TASK ITEM — Find and copy each line of the listing below that has the word "like" in it.
── DATA EXCERPTS
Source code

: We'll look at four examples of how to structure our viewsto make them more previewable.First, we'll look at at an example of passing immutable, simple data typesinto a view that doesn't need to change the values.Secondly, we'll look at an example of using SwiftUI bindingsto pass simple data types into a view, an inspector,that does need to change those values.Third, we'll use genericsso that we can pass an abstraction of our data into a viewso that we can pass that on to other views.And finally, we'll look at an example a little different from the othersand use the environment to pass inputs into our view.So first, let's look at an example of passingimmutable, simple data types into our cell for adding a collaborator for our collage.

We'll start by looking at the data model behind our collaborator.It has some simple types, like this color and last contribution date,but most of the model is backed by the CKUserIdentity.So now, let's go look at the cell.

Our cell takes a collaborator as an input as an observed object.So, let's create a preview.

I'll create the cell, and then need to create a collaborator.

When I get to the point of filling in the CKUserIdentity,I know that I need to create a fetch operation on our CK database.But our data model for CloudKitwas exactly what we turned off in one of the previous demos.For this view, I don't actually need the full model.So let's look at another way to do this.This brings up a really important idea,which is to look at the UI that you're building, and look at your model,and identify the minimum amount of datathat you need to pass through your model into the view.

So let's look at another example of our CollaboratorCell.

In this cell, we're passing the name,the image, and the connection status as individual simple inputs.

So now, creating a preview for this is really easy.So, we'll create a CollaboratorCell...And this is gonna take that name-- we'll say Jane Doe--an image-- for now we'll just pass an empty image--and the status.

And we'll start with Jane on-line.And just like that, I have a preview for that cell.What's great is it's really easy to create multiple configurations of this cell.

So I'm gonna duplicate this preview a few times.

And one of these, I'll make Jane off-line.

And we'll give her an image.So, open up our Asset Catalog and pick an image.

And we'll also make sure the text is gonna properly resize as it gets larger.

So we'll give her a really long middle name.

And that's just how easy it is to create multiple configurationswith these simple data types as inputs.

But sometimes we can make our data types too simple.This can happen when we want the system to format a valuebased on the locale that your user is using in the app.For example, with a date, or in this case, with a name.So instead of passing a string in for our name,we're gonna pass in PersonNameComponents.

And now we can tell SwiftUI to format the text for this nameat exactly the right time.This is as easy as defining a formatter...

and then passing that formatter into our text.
────
ANSWER TO THE PROBLEM —
We'll start by looking at the data model behind our collaborator.It has some simple types, like this color and last contribution date,but most of the model is backed by the CKUserIdentity.So now, let's go look at the cell.
And we'll start with Jane on-line.And just like that, I have a preview for that cell.What's great is it's really easy to create multiple configurations of this cell.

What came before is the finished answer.